Master Data Management

Data warehousing systems are inseparably connected with another question - Master Data Management (MDM). To begin with Master Data itself - by definition, it's stated to be a single source of main business data, which is used across all systems, processes, and applications. If extend a definition to a whole enterprise scale, Master Data still refers to the single source of main data, but its range includes all departments and systems across the whole enterprise. Then, what's the point of Master Data Management?
MDM itself might be boiled down to a range of processes and tools responsible for managing and defining basic data of a company. According to that, "basic" means usually general non-transactional data. In brief, the point of Master Data Management is collecting, aggregating, transforming, and connecting data, simultaneously caring of its quality and unity.

Thank to MDM, all departments across the enterprise get an access to the same, timely data and have a possibility to make the most efficient decisions.

What does it mean in practice? An example should resolve the doubts.
Think of a car dealer. While buying a new car, name of a customer is put into a database. Then, after a few days, a client - happy with his newly bought car - receives a packet of advertisements, oriented on convincing a client to buy a new car. Seem pointless? Indeed. But it happens as an effect of disarranged data systems. Information about customer put into a database, but not categorized.

Master Data Management is important especially for enterprises following expansive business scenario. Acquisitions and mergers lead to duplicating data systems and - as a consequence - lacks of data integrity and unity. Every enterprise have its own DW systems, and - when it comes to a merger - Master Data from each of them gets duplicated. It's pointless to remind what consequences might be caused by data multiplicity. Theoretically, all the doubled data should be immediately highlighted and removed, but the real-life experience shows that hardly happens.

Usually the data model for the MDM servers can be grouped into three domains: Party, Product and Account.

Integrating only two systems demands initiating complex reconciliation processes. But it's still the easiest case. Usually, any acquisition brings up at least a few diverse systems, sometimes even more than ten. How to integrate them? It's not an easy thing to do, but well-prepared Master Data Management systems reduce more than a half of work, time, and costs.

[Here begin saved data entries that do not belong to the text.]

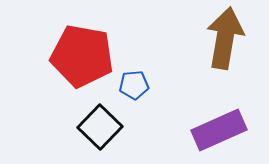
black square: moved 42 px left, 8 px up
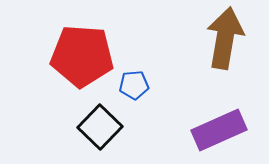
red pentagon: rotated 6 degrees counterclockwise
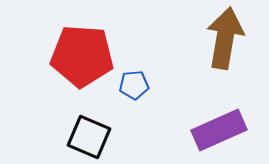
black square: moved 11 px left, 10 px down; rotated 21 degrees counterclockwise
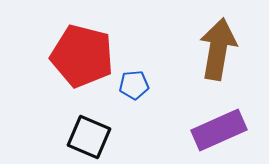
brown arrow: moved 7 px left, 11 px down
red pentagon: rotated 10 degrees clockwise
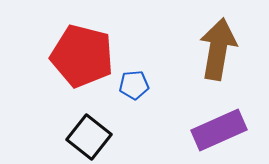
black square: rotated 15 degrees clockwise
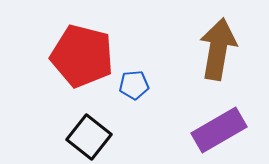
purple rectangle: rotated 6 degrees counterclockwise
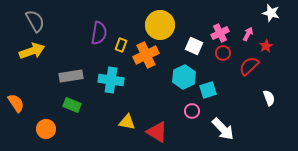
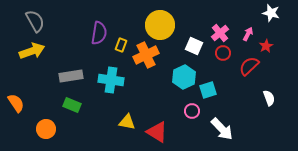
pink cross: rotated 12 degrees counterclockwise
white arrow: moved 1 px left
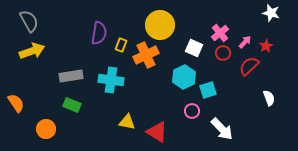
gray semicircle: moved 6 px left
pink arrow: moved 3 px left, 8 px down; rotated 16 degrees clockwise
white square: moved 2 px down
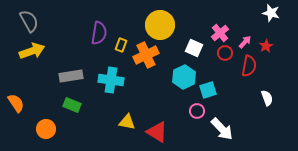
red circle: moved 2 px right
red semicircle: rotated 145 degrees clockwise
white semicircle: moved 2 px left
pink circle: moved 5 px right
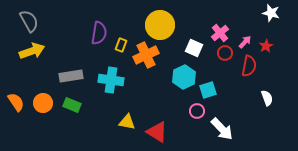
orange semicircle: moved 1 px up
orange circle: moved 3 px left, 26 px up
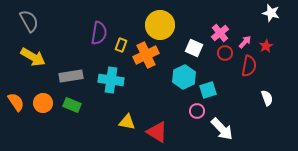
yellow arrow: moved 1 px right, 6 px down; rotated 50 degrees clockwise
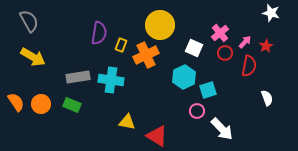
gray rectangle: moved 7 px right, 1 px down
orange circle: moved 2 px left, 1 px down
red triangle: moved 4 px down
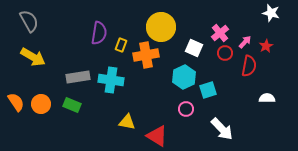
yellow circle: moved 1 px right, 2 px down
orange cross: rotated 15 degrees clockwise
white semicircle: rotated 70 degrees counterclockwise
pink circle: moved 11 px left, 2 px up
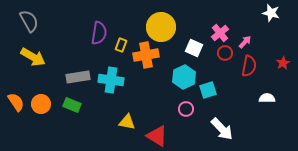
red star: moved 17 px right, 17 px down
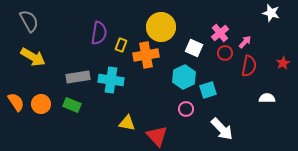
yellow triangle: moved 1 px down
red triangle: rotated 15 degrees clockwise
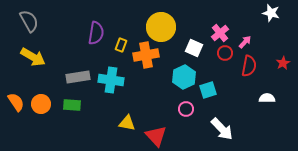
purple semicircle: moved 3 px left
green rectangle: rotated 18 degrees counterclockwise
red triangle: moved 1 px left
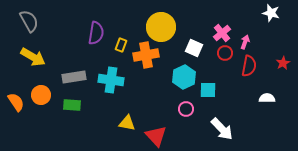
pink cross: moved 2 px right
pink arrow: rotated 24 degrees counterclockwise
gray rectangle: moved 4 px left
cyan square: rotated 18 degrees clockwise
orange circle: moved 9 px up
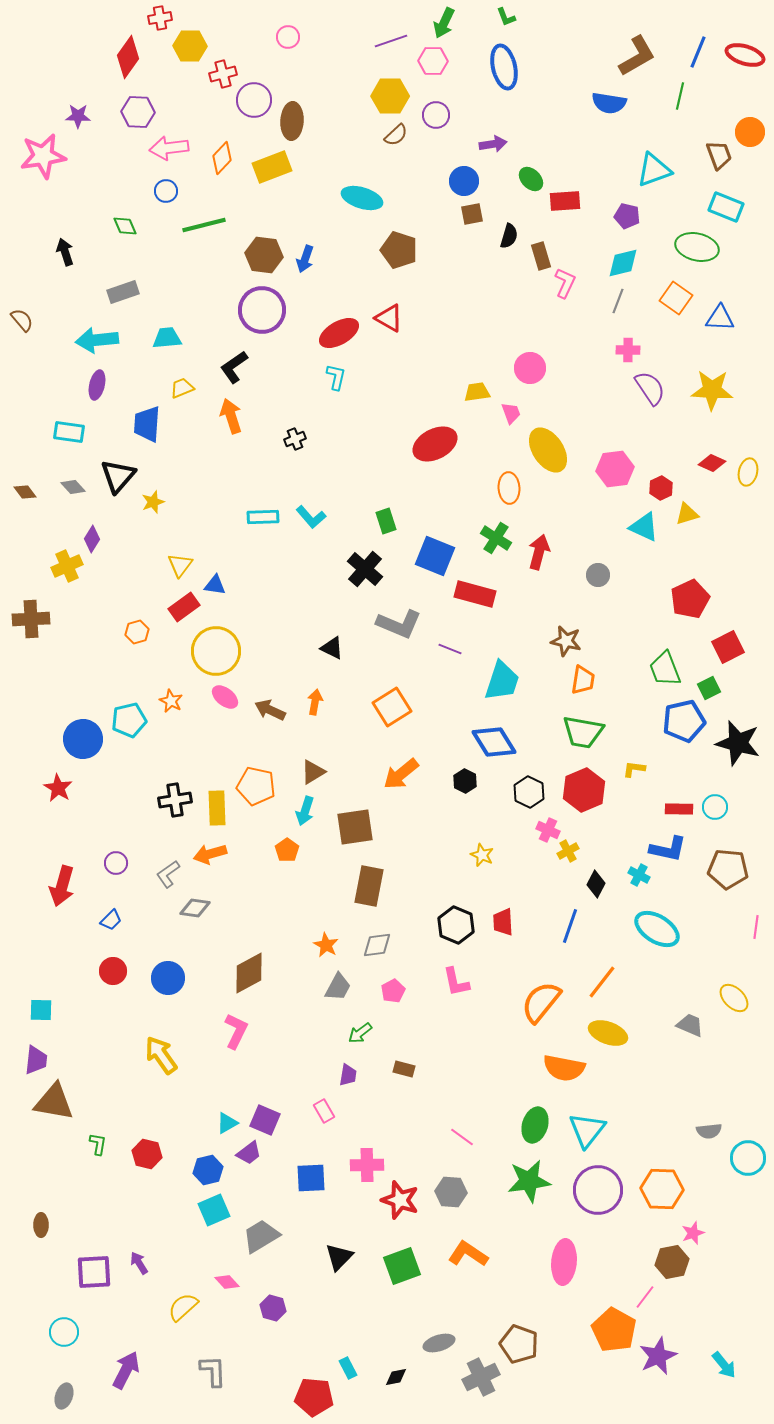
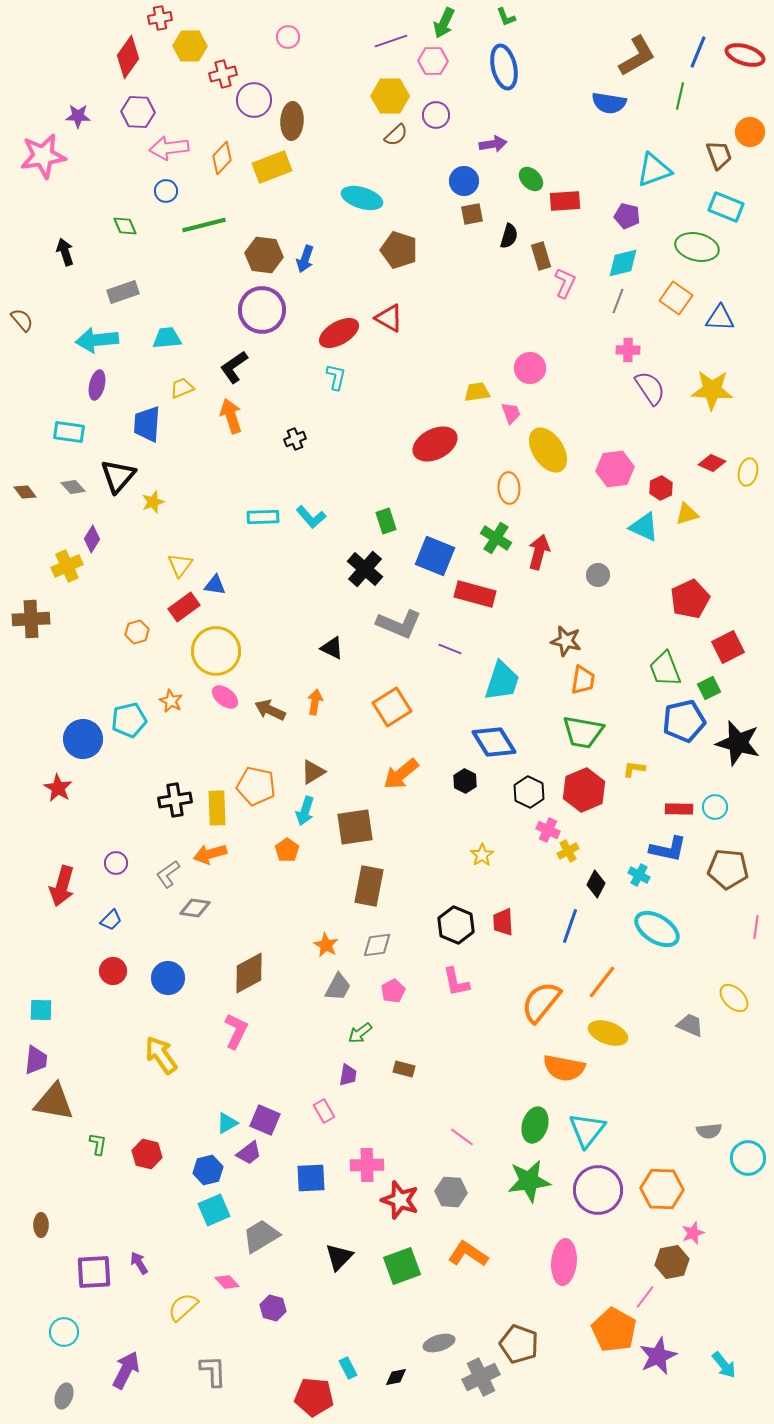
yellow star at (482, 855): rotated 15 degrees clockwise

While MDM applies to reconciling even the most differing systems, its efficiency demands involving diverse processes. Firstly, identification of a data source. Following processes apply to data - its collecting, transforming, and normalizing. Then, it comes to errors highlighted before - their accurate detection, and - obviously - correction. Finally, prepared data might be consolidated, stored, and distributed dependently on specified needs.

Even though the efficiency and usability of Master Data Management solutions are irrefutable, MDM systems aren't as popular as they deserve. What is the reason of this situation? Mainly, costs of implementing and maintenance of those solutions by the world-class vendors. Finally, low rate of investments return doesn't ease the business justification of MDM implementations.